Itu semua terjadi 14 tahun yang lalu. Dan selama 10 tahun pula aku belum melihat lagi wajah Abangku itu secara langsung. Kami terpisah karena sepasang suami istri memutuskan untuk mengasuhku. Menjauhkanku dari Bang Azka yang masih menetap di panti asuhan. Bahkan kita tinggal di negara yang berbeda selama itu.
Namun aku senang karena sekarang akan segera kembali menemuinya. Ya, hari ini aku sudah sampai di bandara Soekarno-Hatta dari penerbangan negara Turki.
Seturunnya dari pesawat, aku tak henti-hentinya mengembangkan senyum meski tertutupi masker hitam. Tak lama kemudian, seorang pria dengan membawa banner bertuliskan, 'RISKI NUR HUDA, DI SINI PILOTMU!' menarik perhatianku. Wah, ternyata pria itu tak sendirian. Seorang gadis kecil berusia kisaran lima tahun juga tengah terduduk di pundaknya.
"Bang Azka?" tanyaku pada pria tersebut, memastikan.
"Wah, ini Riski? Abang nggak ngira kamu bakal setinggi ini euy!"
Aku terkekeh mendengar aksen berbicara Bang Azka yang belum berubah sampai sekarang. Dengan segala rindu yang tak terbendung, segera kuraih Bang Azka yang sekarang lebih pendek dariku untuk kupeluk.
"Jangan peyuk-peyuk Papanya Cila!"
"Aw, aw." Aku sedikit meringis saat sebuah tangan mungil menjambak rambutku. Ah, kami baru sadar bahwa ada makhluk kecil yang menangkring di pundak Abangku ini.
"Gadis cantiknya siapa ini?" gemasku sembari mencoba mencubiti pipi gembul balita tersebut.
"Ini Sila, anakku sama Hani. Belum pernah Abang ceritain ya? Hehe, sengaja biar jadi kejutan."
Aku mendecak mendengarnya. Selama ini kukira Bang Azka masih berstatus pacaran sama Mbak Hani. Sampai-sampai sering kuejek bujang lapuk karena nggak dinikah-nikahin juga pacarnya. "Yaelah, kalau tau punya keponakan seimut ini, aku langsung pulang dari dulu, Bang," candaku sembari mencoba mencubiti lagi pipi Sila. Tentu saja gadis gembul itu malah merajuk.
"Udah ah, yuk, pulang dulu. Biar ngobrolnnya enak di sana. Kita udah nyiapin banyak makanan buat kamu, lho," ajak Bang Azka. Aku pun mengangguk.

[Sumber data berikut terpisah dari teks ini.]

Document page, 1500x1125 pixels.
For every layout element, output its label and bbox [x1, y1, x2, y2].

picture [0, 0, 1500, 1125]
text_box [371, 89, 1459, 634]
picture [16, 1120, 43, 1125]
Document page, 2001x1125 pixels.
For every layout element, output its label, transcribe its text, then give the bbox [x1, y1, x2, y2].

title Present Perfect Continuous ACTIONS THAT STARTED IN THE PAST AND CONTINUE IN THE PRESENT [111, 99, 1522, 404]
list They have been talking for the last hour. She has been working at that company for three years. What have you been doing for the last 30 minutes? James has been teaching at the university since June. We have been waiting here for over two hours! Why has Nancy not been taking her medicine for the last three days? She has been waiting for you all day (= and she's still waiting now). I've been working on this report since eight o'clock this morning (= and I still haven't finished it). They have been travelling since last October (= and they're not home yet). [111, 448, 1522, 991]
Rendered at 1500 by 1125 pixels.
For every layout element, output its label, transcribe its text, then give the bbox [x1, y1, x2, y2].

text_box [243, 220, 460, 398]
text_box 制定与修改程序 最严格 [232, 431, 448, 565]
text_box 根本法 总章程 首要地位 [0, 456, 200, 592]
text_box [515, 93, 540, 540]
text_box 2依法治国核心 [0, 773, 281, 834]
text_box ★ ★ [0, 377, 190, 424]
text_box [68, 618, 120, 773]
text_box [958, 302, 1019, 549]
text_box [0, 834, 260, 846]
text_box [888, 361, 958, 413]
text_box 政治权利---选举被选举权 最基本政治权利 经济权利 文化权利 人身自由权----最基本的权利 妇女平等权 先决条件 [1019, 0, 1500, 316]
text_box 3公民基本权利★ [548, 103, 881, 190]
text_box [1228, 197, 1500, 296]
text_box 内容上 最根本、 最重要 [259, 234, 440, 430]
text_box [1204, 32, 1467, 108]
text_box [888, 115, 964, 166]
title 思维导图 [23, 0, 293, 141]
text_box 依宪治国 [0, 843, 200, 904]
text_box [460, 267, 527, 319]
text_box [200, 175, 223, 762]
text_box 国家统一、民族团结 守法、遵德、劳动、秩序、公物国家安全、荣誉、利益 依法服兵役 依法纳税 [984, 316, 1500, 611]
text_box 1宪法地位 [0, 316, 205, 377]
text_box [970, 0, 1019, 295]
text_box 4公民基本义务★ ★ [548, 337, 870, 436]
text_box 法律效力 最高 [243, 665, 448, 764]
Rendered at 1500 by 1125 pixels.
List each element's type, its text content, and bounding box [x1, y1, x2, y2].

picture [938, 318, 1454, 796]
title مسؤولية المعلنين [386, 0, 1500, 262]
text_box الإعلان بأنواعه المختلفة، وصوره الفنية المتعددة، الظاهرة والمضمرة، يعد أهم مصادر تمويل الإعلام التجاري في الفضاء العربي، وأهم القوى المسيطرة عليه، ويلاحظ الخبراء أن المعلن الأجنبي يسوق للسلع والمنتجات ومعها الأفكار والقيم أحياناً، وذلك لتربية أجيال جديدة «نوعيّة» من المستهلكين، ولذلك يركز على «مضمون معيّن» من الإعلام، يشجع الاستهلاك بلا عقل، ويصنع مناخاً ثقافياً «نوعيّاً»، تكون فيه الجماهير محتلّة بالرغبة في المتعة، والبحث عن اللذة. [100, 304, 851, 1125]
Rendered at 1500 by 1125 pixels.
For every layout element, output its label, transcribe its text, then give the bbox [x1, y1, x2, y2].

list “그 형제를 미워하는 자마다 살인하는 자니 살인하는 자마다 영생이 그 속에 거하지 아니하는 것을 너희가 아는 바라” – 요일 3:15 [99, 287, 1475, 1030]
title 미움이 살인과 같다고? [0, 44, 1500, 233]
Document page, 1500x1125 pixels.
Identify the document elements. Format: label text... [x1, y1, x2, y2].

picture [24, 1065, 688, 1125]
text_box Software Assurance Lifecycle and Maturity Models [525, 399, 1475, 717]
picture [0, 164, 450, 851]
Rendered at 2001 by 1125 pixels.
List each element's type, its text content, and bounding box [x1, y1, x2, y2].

"Gimana? Bang Azka masih bercita-cita jadi pilot nggak?" tanyaku random sembari menunjukkan banner yang tadi dipegang Bang Azka.
"Hehe. Udah jadi pilot kok. Pilot di kehidupan sendiri selama 10 tahun ini. Sekarang udah siap-siap mau mendarat nih."
"Kenapa mendarat sekarang, Bang?"
"Biar nggak lupa daratan," canda Bang Azka garing. Namun tetap saja aku ikut menertawai jokes bapak-bapaknya itu. Setidaknya, aku menikmati pertemuan ini. Pertemuan setelah perpisahan yang panjang memang tidak pernah mengecewakan rasanya.